[refactor] Address Shuhei's comments

nabenabe0928 · ravinkohli · commit b7a08978c8d2 · 2021-12-21T17:36:40.000+01:00
[fix] Fix Flake8 issues

[refactor] Address Shuhei's comment

[refactor] Address Shuhei's comments

[refactor] Address Shuhei's comments

[refactor] Address Shuhei's comments
diff --git a/autoPyTorch/evaluation/tae.py b/autoPyTorch/evaluation/tae.py
@@ -186,8 +186,7 @@ def __init__(
         else:
             raise ValueError("resampling strategy must be in "
                              "(HoldoutValTypes, CrossValTypes, NoResamplingStrategyTypes), "
-                             "but got {}.".format(self.resampling_strategy)
-            )
+                             "but got {}.".format(self.resampling_strategy))
 
         self.worst_possible_result = cost_for_crash
 
diff --git a/autoPyTorch/evaluation/train_evaluator.py b/autoPyTorch/evaluation/train_evaluator.py
@@ -156,7 +156,6 @@ def __init__(self, backend: Backend, queue: Queue,
                 'resampling_strategy, but got {}'.format(self.datamanager.resampling_strategy)
             )
 
-
         self.splits = self.datamanager.splits
         if self.splits is None:
             raise AttributeError("Must have called create_splits on {}".format(self.datamanager.__class__.__name__))

___

**EXERCISE 1:** Decide whether each statement agrees with the commit text, answering yes or no and quoting the words of the commit text that settle it: (a) The commit is credited to both nabenabe0928 and ravinkohli. (b) In tae.py, the closing parenthesis of the ValueError call is moved onto the same line as the format call. (c) The commit was made in 2022.
**EXERCISE 2:** Carry on the commit text from the point where its last line ends.
The listing that follows has no connection to the commit text.

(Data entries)
___

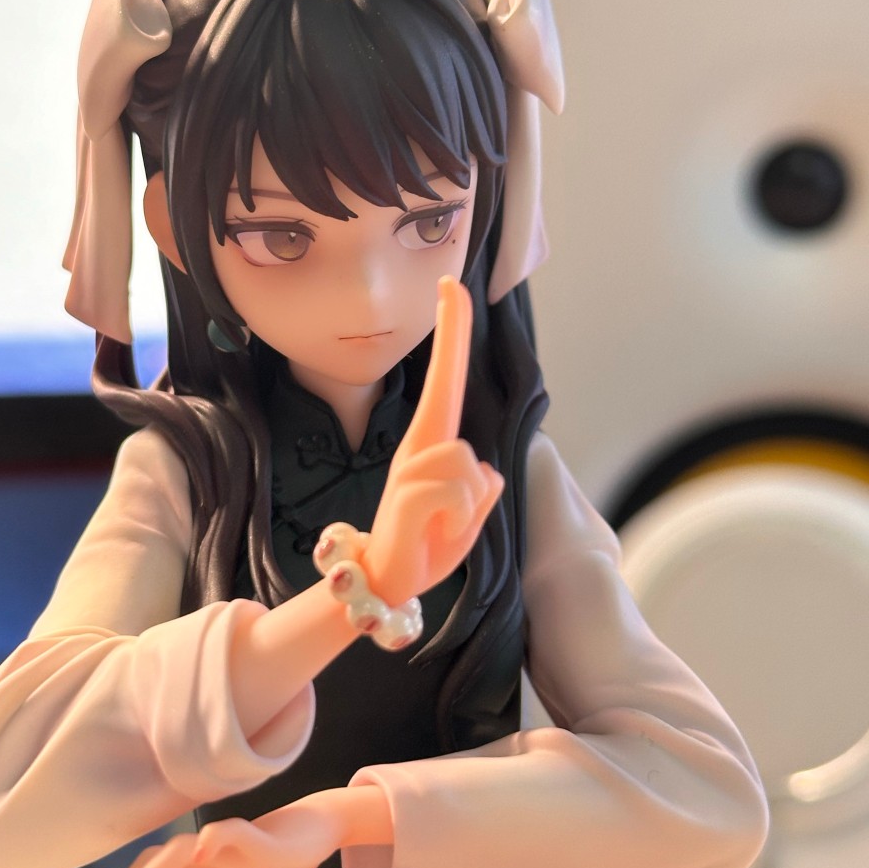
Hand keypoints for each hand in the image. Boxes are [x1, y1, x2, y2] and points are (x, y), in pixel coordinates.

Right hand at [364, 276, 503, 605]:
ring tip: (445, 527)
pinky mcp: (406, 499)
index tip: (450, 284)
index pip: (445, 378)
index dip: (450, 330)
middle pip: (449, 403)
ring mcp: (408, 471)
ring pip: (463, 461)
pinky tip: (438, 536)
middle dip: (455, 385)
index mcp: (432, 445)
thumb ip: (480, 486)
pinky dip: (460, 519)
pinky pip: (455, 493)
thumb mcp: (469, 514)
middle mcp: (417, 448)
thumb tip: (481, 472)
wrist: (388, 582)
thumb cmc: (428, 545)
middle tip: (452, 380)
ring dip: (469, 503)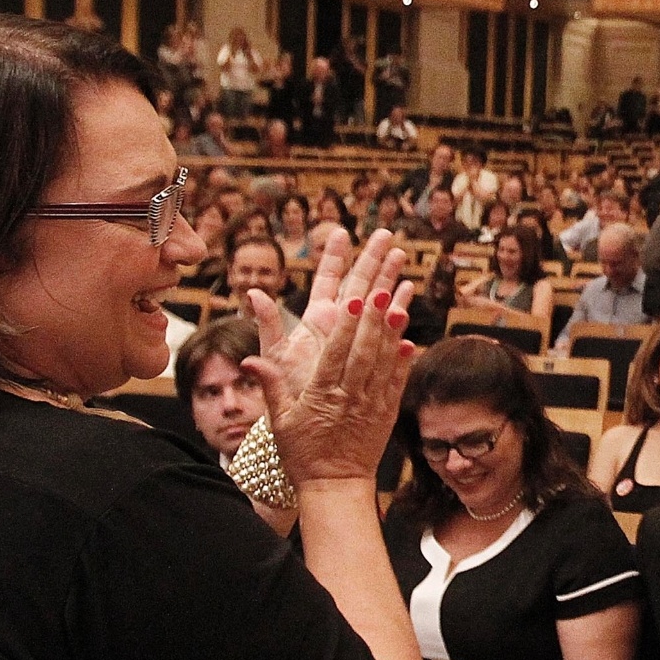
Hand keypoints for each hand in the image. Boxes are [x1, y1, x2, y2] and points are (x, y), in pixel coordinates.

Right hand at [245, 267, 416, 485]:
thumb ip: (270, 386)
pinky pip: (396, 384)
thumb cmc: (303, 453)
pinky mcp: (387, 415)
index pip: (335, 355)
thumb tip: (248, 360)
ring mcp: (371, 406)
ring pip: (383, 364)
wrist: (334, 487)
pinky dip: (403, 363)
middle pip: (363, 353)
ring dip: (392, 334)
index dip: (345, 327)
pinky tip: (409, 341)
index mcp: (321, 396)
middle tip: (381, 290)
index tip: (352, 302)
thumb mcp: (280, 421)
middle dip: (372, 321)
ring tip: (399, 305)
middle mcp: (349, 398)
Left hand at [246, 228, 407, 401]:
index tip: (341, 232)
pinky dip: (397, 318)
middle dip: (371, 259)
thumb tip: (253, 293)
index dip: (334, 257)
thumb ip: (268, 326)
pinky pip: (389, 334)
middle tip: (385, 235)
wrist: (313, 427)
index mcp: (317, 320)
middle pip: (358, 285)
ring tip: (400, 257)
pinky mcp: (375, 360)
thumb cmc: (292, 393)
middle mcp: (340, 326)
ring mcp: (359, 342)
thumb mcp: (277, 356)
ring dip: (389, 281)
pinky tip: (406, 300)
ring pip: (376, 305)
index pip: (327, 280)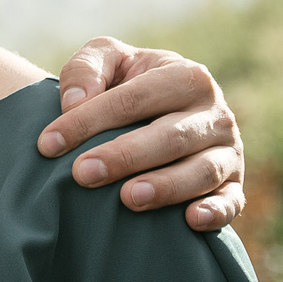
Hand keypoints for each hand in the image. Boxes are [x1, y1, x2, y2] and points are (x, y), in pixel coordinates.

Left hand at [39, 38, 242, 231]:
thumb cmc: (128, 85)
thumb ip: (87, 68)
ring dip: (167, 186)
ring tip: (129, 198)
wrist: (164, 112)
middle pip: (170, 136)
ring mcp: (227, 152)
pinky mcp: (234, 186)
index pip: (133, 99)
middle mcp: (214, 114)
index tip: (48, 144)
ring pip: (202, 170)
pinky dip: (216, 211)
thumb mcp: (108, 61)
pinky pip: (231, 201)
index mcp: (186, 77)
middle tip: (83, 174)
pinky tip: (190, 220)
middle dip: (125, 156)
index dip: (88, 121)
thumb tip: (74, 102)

___

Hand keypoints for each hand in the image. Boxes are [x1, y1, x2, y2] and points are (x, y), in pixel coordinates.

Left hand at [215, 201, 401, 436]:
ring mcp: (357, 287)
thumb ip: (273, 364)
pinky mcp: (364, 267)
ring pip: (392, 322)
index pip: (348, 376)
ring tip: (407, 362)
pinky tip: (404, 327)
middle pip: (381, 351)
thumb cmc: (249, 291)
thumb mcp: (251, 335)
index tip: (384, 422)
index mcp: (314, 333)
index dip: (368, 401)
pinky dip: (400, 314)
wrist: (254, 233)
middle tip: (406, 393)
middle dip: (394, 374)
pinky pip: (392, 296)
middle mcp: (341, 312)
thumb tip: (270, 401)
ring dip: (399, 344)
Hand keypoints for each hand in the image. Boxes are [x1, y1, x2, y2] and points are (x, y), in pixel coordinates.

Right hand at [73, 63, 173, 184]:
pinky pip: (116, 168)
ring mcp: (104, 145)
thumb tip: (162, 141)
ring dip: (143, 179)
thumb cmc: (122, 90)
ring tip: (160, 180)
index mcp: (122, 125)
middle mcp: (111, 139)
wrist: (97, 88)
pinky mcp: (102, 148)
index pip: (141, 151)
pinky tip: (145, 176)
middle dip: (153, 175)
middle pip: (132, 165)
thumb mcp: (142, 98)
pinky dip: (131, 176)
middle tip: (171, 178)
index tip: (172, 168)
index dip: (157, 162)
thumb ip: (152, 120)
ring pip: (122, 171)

___

**TASK RESPONSE 1:**
(a) Yes: "nabenabe0928 · ravinkohli"
(b) Yes: "but got {}.".format(self.resampling_strategy))
(c) No: "2021-12-21T17:36:40.000+01:00"

**TASK RESPONSE 2:**
diff --git a/autoPyTorch/pipeline/components/training/trainer/AdversarialTrainer.py b/autoPyTorch/pipeline/components/training/trainer/AdversarialTrainer.py
@@ -37,7 +37,11 @@ def __init__(
 
         Args:
             epsilon (float): The perturbation magnitude.
-
+        
+        References:
+            Explaining and Harnessing Adversarial Examples
+            Ian J. Goodfellow et. al.
+            https://arxiv.org/pdf/1412.6572.pdf
         """
         super().__init__(random_state=random_state,
                          weighted_loss=weighted_loss,
@@ -96,10 +100,10 @@ def train_step(self, data: np.ndarray, targets: np.ndarray) -> Tuple[float, torc
         # training
         self.optimizer.zero_grad()
         original_outputs = self.model(original_data)
-        adversarial_output = self.model(adversarial_data)
+        adversarial_outputs = self.model(adversarial_data)
 
         loss_func = self.criterion_preparation(**criterion_kwargs)
-        loss = loss_func(self.criterion, original_outputs, adversarial_output)
+        loss = loss_func(self.criterion, original_outputs, adversarial_outputs)
         loss.backward()
         self.optimizer.step()
         if self.scheduler:
@@ -125,6 +129,9 @@ def fgsm_attack(
 
         Returns:
             adv_data (np.ndarray): the adversarial examples.
+        
+        References:
+            https://pytorch.org/tutorials/beginner/fgsm_tutorial.html#fgsm-attack
         """
         data_copy = deepcopy(data)
         data_copy = data_copy.float().to(self.device)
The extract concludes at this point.